Why is it called a Code?
This Act of Parliament is called a code because it codifies criminal law in Canada in a central place, similar to a reference text. In legal terms, codification involved collecting and restating the law in certain areas, usually by subject.
History of the Code
The Criminal Code was made law in 1892 by Parliament in accordance with section 91(27) of the Constitution Act, 1867, which gives the federal government the power to make criminal laws in Canada.
Before the Code was enacted, criminal law in this country was a mixture of common and statute law from Britain, along with statute law of the individual provinces and federal legislation since Confederation. In 1890, the Attorney General of Canada tasked a committee with drafting a unified code. On March 8, 1892, Bill 7, The Criminal Code was introduced into Parliament. It brought together much of the existing law across the nation into an orderly system. It did not purport to reduce all the criminal law in Canada into one comprehensive document, as it would still be necessary to refer to the common law. As well, many previously enacted federal statutes were listed in a schedule to the Bill.
The Bill was proclaimed in force on July 1, 1893. The criminal law in Canada then consisted primarily of the Criminal Code and federal legislation preserved in the schedule to the Code. It also consisted of the common law of each province, except where the common law had been altered by federal legislation. Also, any imperial criminal statutes that had not been superseded by Canadian legislation remained in force.
In 1947, the government appointed a Royal Commission to revise the Code, which came into force in 1955. Changes included abolishing all common law offences, offences under Imperial acts and offences under pre-Confederation acts.
Other updates to the Code have happened since then to reflect societal values. For example, laws against vagrancy and anal intercourse have been removed, while new legislation about sharing intimate photos online has been added.

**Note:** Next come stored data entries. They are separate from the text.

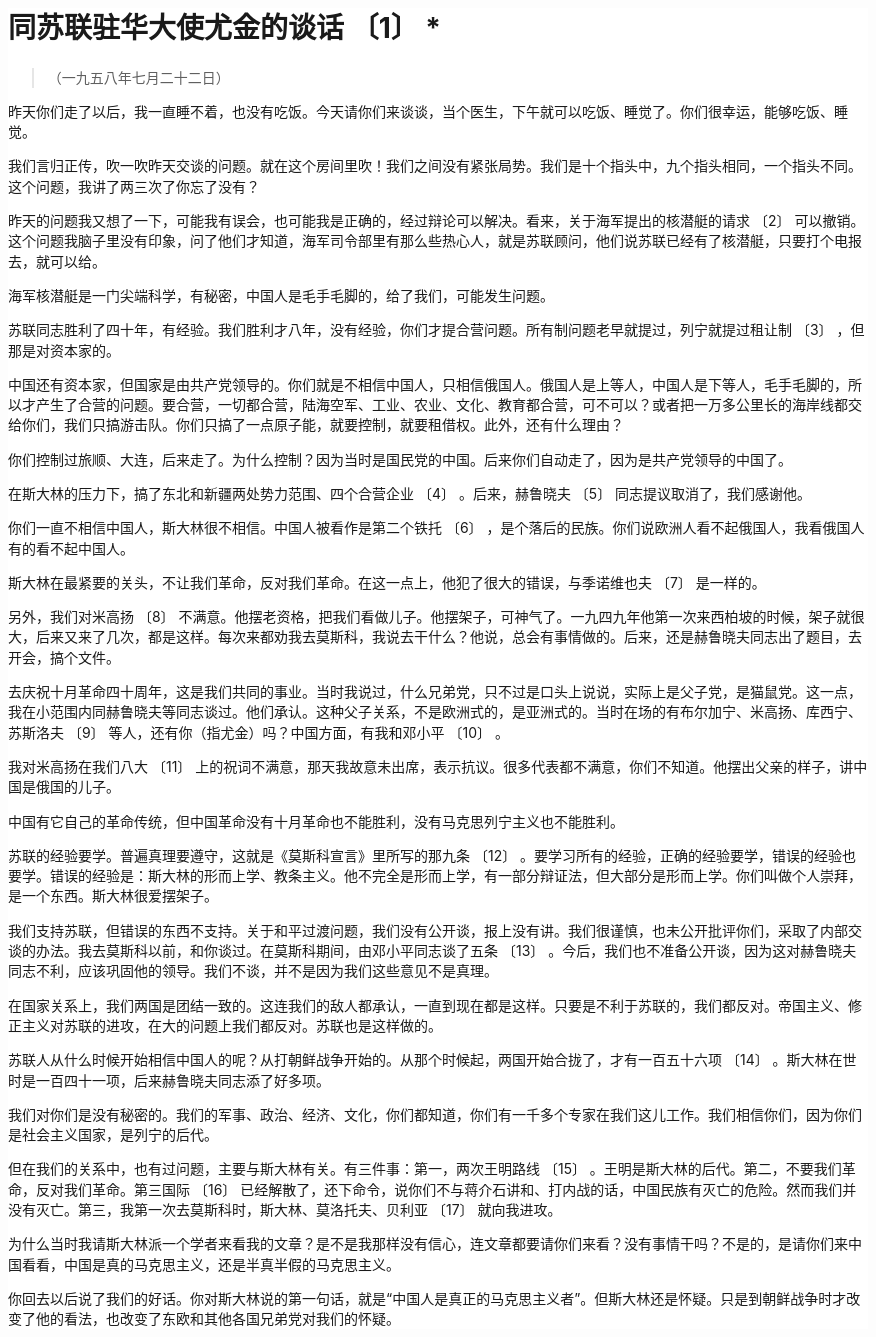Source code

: #  同苏联驻华大使尤金的谈话  〔1〕  *

> （一九五八年七月二十二日）

昨天你们走了以后，我一直睡不着，也没有吃饭。今天请你们来谈谈，当个医生，下午就可以吃饭、睡觉了。你们很幸运，能够吃饭、睡觉。

我们言归正传，吹一吹昨天交谈的问题。就在这个房间里吹！我们之间没有紧张局势。我们是十个指头中，九个指头相同，一个指头不同。这个问题，我讲了两三次了你忘了没有？

昨天的问题我又想了一下，可能我有误会，也可能我是正确的，经过辩论可以解决。看来，关于海军提出的核潜艇的请求  〔2〕
可以撤销。这个问题我脑子里没有印象，问了他们才知道，海军司令部里有那么些热心人，就是苏联顾问，他们说苏联已经有了核潜艇，只要打个电报去，就可以给。

海军核潜艇是一门尖端科学，有秘密，中国人是毛手毛脚的，给了我们，可能发生问题。

苏联同志胜利了四十年，有经验。我们胜利才八年，没有经验，你们才提合营问题。所有制问题老早就提过，列宁就提过租让制  〔3〕  ，但那是对资本家的。

中国还有资本家，但国家是由共产党领导的。你们就是不相信中国人，只相信俄国人。俄国人是上等人，中国人是下等人，毛手毛脚的，所以才产生了合营的问题。要合营，一切都合营，陆海空军、工业、农业、文化、教育都合营，可不可以？或者把一万多公里长的海岸线都交给你们，我们只搞游击队。你们只搞了一点原子能，就要控制，就要租借权。此外，还有什么理由？

你们控制过旅顺、大连，后来走了。为什么控制？因为当时是国民党的中国。后来你们自动走了，因为是共产党领导的中国了。

在斯大林的压力下，搞了东北和新疆两处势力范围、四个合营企业  〔4〕  。后来，赫鲁晓夫  〔5〕  同志提议取消了，我们感谢他。

你们一直不相信中国人，斯大林很不相信。中国人被看作是第二个铁托  〔6〕  ，是个落后的民族。你们说欧洲人看不起俄国人，我看俄国人有的看不起中国人。

斯大林在最紧要的关头，不让我们革命，反对我们革命。在这一点上，他犯了很大的错误，与季诺维也夫  〔7〕  是一样的。

另外，我们对米高扬  〔8〕
不满意。他摆老资格，把我们看做儿子。他摆架子，可神气了。一九四九年他第一次来西柏坡的时候，架子就很大，后来又来了几次，都是这样。每次来都劝我去莫斯科，我说去干什么？他说，总会有事情做的。后来，还是赫鲁晓夫同志出了题目，去开会，搞个文件。

去庆祝十月革命四十周年，这是我们共同的事业。当时我说过，什么兄弟党，只不过是口头上说说，实际上是父子党，是猫鼠党。这一点，我在小范围内同赫鲁晓夫等同志谈过。他们承认。这种父子关系，不是欧洲式的，是亚洲式的。当时在场的有布尔加宁、米高扬、库西宁、苏斯洛夫
〔9〕  等人，还有你（指尤金）吗？中国方面，有我和邓小平  〔10〕  。

我对米高扬在我们八大  〔11〕  上的祝词不满意，那天我故意未出席，表示抗议。很多代表都不满意，你们不知道。他摆出父亲的样子，讲中国是俄国的儿子。

中国有它自己的革命传统，但中国革命没有十月革命也不能胜利，没有马克思列宁主义也不能胜利。

苏联的经验要学。普遍真理要遵守，这就是《莫斯科宣言》里所写的那九条  〔12〕
。要学习所有的经验，正确的经验要学，错误的经验也要学。错误的经验是：斯大林的形而上学、教条主义。他不完全是形而上学，有一部分辩证法，但大部分是形而上学。你们叫做个人崇拜，是一个东西。斯大林很爱摆架子。

我们支持苏联，但错误的东西不支持。关于和平过渡问题，我们没有公开谈，报上没有讲。我们很谨慎，也未公开批评你们，采取了内部交谈的办法。我去莫斯科以前，和你谈过。在莫斯科期间，由邓小平同志谈了五条
〔13〕  。今后，我们也不准备公开谈，因为这对赫鲁晓夫同志不利，应该巩固他的领导。我们不谈，并不是因为我们这些意见不是真理。

在国家关系上，我们两国是团结一致的。这连我们的敌人都承认，一直到现在都是这样。只要是不利于苏联的，我们都反对。帝国主义、修正主义对苏联的进攻，在大的问题上我们都反对。苏联也是这样做的。

苏联人从什么时候开始相信中国人的呢？从打朝鲜战争开始的。从那个时候起，两国开始合拢了，才有一百五十六项  〔14〕
。斯大林在世时是一百四十一项，后来赫鲁晓夫同志添了好多项。

我们对你们是没有秘密的。我们的军事、政治、经济、文化，你们都知道，你们有一千多个专家在我们这儿工作。我们相信你们，因为你们是社会主义国家，是列宁的后代。

但在我们的关系中，也有过问题，主要与斯大林有关。有三件事：第一，两次王明路线  〔15〕  。王明是斯大林的后代。第二，不要我们革命，反对我们革命。第三国际
〔16〕
已经解散了，还下命令，说你们不与蒋介石讲和、打内战的话，中国民族有灭亡的危险。然而我们并没有灭亡。第三，我第一次去莫斯科时，斯大林、莫洛托夫、贝利亚
〔17〕  就向我进攻。

为什么当时我请斯大林派一个学者来看我的文章？是不是我那样没有信心，连文章都要请你们来看？没有事情干吗？不是的，是请你们来中国看看，中国是真的马克思主义，还是半真半假的马克思主义。

你回去以后说了我们的好话。你对斯大林说的第一句话，就是“中国人是真正的马克思主义者”。但斯大林还是怀疑。只是到朝鲜战争时才改变了他的看法，也改变了东欧和其他各国兄弟党对我们的怀疑。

Canadian Laws Found Elsewhere
While the Criminal Code encompasses the majority of the criminal law in Canada, other federal criminal laws can be found in statutes such as the Firearms Act, the Controlled Drugs and Substances Act, and the Youth Criminal Justice Act.
How large is the Code?
It is more than 300,000 words, or 1,226 pages long, and is available in four formats: HTLM, Braille, XML, PDF. It can be found online or at public or law libraries.